Supplied passage
▬▬▬▬▬▬▬▬▬▬

I'm curious (as always).  In a lot of discussions on limits I've seen, people on both sides of the whip say they have no limits, or only the limit "not to harm" the sub they are playing with (or not to be harmed, if they're a sub).  This includes physical, emotional, and psychological harm.

I was basically wondering what constitutes an action that would be "harmful" to those of you who define your limits in this way.  Obviously this will differ depending on the individual, hence, the more the merrier in terms of replies.

I ask because, recently, I was told I was a little left of the norm, limit wise, when I'd always thought of myself as fairly normal.  Perhaps it's just my messed up view of me and the world, but, I have 4 limits that are hard, and everything else is negotiable.

1.  No permanent damage; broken bones, tattoos, piercings
2.  No people underage
3.  No recruiting - I'm not going to go find You more subs
4.  No drawing blood, including needles.

The last one is for health reasons, the first three are basically moral, though no broken bones also boils down to common sense.  A girl has to work/drive etc.

I'm wondering if I've been reading more into "no harm" (as in, thinking more activities are potentially included) than was meant.  Projecting, if you will, myself onto others.

Perhaps a little imput from you guys would get me some clarity?

Ivy.

▬▬▬▬▬▬▬▬▬▬

Information shown
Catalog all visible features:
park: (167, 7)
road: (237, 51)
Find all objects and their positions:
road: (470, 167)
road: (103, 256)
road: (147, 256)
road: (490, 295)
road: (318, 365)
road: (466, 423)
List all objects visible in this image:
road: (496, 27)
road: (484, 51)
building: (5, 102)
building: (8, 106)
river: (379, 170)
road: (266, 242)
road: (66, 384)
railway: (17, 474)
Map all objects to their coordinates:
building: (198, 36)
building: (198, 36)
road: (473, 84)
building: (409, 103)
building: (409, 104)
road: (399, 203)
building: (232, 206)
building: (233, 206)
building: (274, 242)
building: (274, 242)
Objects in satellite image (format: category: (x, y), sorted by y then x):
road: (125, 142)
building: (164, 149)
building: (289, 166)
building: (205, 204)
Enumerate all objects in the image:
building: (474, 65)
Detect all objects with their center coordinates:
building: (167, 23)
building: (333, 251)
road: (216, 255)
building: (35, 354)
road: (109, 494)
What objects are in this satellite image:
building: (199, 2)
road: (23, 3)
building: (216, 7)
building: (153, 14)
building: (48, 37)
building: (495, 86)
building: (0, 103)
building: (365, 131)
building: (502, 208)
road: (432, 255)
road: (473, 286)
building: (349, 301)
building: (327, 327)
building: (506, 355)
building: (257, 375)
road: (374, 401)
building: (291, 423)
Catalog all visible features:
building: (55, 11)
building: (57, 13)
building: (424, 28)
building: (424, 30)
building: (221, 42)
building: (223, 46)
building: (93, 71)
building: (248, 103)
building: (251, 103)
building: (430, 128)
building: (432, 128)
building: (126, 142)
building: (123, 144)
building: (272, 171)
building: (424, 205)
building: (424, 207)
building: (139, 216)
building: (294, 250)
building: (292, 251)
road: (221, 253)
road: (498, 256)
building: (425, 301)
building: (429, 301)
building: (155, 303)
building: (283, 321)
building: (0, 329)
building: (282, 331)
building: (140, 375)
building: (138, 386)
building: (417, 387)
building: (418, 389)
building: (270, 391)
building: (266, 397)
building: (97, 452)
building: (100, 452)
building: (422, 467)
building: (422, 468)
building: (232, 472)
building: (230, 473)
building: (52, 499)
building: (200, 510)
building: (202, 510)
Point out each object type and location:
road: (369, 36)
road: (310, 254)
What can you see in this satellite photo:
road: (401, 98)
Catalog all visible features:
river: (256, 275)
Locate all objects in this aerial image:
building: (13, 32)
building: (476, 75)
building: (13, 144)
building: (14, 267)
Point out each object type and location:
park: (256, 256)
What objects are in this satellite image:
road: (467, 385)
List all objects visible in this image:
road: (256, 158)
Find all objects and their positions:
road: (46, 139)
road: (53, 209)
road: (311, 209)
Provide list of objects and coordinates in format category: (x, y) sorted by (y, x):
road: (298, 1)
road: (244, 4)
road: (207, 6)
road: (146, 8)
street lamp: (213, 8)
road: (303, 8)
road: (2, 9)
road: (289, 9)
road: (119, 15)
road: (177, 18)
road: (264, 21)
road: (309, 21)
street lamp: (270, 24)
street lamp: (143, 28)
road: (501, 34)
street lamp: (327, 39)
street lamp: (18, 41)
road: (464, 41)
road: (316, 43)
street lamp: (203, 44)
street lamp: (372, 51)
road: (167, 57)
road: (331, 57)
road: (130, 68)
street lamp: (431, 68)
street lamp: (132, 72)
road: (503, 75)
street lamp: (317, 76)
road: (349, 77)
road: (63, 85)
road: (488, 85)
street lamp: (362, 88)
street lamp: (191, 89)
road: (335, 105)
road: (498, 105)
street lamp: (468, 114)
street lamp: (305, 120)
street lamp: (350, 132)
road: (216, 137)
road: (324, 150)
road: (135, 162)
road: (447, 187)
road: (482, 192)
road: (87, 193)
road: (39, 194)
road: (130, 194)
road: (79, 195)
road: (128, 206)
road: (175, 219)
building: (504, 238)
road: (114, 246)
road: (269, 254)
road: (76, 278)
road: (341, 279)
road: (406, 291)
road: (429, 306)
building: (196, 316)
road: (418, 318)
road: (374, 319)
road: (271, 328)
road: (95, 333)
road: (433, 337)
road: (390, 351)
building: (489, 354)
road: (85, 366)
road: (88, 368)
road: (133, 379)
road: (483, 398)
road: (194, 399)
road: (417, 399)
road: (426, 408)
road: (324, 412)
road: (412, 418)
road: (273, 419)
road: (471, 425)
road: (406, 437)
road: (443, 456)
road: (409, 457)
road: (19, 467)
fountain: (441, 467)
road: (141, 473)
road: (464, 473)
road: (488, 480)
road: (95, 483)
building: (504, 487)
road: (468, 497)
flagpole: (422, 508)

▬▬▬▬▬▬▬▬▬▬

Given request 1
In the post, which hard limit is held for health reasons?
Given request 2
Transcribe the part of the post that opens with the words containing "The last one" and closes with "myself onto others.".
The lines play no part in this.

Worked answer 1
No drawing blood, including needles.

Worked answer 2
The last one is for health reasons, the first three are basically moral, though no broken bones also boils down to common sense.  A girl has to work/drive etc.

I'm wondering if I've been reading more into "no harm" (as in, thinking more activities are potentially included) than was meant.  Projecting, if you will, myself onto others.